India’s Ministry of State for Finance has begun cracking down on hundreds of illegal offshore betting sites, including dozens of gaming apps, Yogonet reported December 11.
In his report to Parliament’s lower house, Minister Pankaj Chaudhary said that the banned platforms include Parimatch, Fairplay, 1XBET, Lotus365, Dafabet, and Betwaysatta.
According to the Economic Times, the minister added, “Ministry of Electronics and Information Technology (MeitY) blocked a total of 581 applications under section 69A of IT Act, 2000 which includes 174 betting and gambling related applications, 87 loan lending applications, and other applications including gaming applications like PUBG, GArena Free Fire, etc.”
Some of the action took place after investigations by the Enforcement Directorate (ED). In November the ministry banned 22 illegal apps and websites following a probe by the ED that included raids on Mahadev Book in Chhattisgarh.
Early this year the government amended the IGST Act (The Integrated Goods and Services Tax Act) which requires offshore gaming sites be registered locally. It also blocked nearly 140 black market sites, although some are still active. It is pressing offshore gaming operations and platforms by going after proxy bank accounts that use cryptocurrency and hawala (a method of transferring money without actually moving currency) among other methods.

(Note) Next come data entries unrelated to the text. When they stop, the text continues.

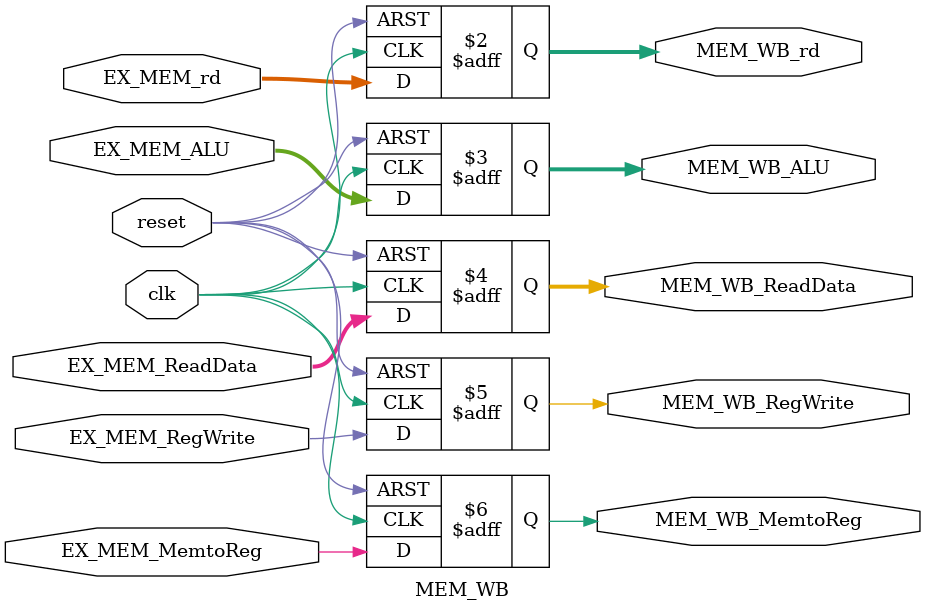
<source format=v>
module MEM_WB(
    input clk, reset,
    input [4:0] EX_MEM_rd,
    input [63:0] EX_MEM_ALU,
    input [63:0] EX_MEM_ReadData,
    input EX_MEM_RegWrite,
    input EX_MEM_MemtoReg,
    
    output reg [4:0] MEM_WB_rd,
    output reg [63:0] MEM_WB_ALU,
    output reg [63:0] MEM_WB_ReadData,
    output reg MEM_WB_RegWrite,
  output reg MEM_WB_MemtoReg);

 
always @(posedge clk or posedge reset)
    begin
        if (reset)
            begin
                MEM_WB_rd = 0;
                MEM_WB_ALU = 0;
                MEM_WB_ReadData = 0;
                MEM_WB_RegWrite = 0;
                MEM_WB_MemtoReg = 0;
            end
        else 
            begin
                MEM_WB_rd = EX_MEM_rd;
                MEM_WB_ALU = EX_MEM_ALU;
                MEM_WB_ReadData = EX_MEM_ReadData;
                MEM_WB_RegWrite = EX_MEM_RegWrite;
                MEM_WB_MemtoReg = EX_MEM_MemtoReg;
            end    
    end
endmodule
</source>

In October the Times warned that the government uncovered more than 100 illegal sites using domain farming.
In a separate but related development, the largest gaming firm in India, Delta Corp has won interim relief by the High Court of Calcutta for a demand by a state government for back taxes, Inside Asian Gaming reported. Delta has been hit by a flurry of demands from state governments in claims that add up to more than its net worth.
For example, in October, the Directorate General of GST Intelligence, Kolkata demanded Rs 6,384 crore ($766 million) in back IGST taxes. Delta filed court papers stating that the claim was based on “gross bet value of all games played at the casinos during the relevant period,” and compared it to efforts by the country’s GST Council to tax gaming deposits of operators at 28 percent.
The company declared, “Demand of GST on gross bet value, rather than gross gaming revenue, has been an industry issue and various representations have already been made to the Government at an industry level in relation to this issue.” It promised to exercise all its legal options.
The relief granted by the High Court of Calcutta was to a Delta subsidiary, Deltatech Gaming Ltd. The court ruled “no effect shall be given to any order passed by the Tax Authority in relation to the show cause notice for the above demand without the leave of the Hon’ble High Court.”
The Sikkim High Court issued a temporary stay on a similar demand a month ago by the Directorate General of GST Intelligence, Hyderabad for Rs 628 crore ($75.5 million) in back taxes for the Casino Deltin Denzong.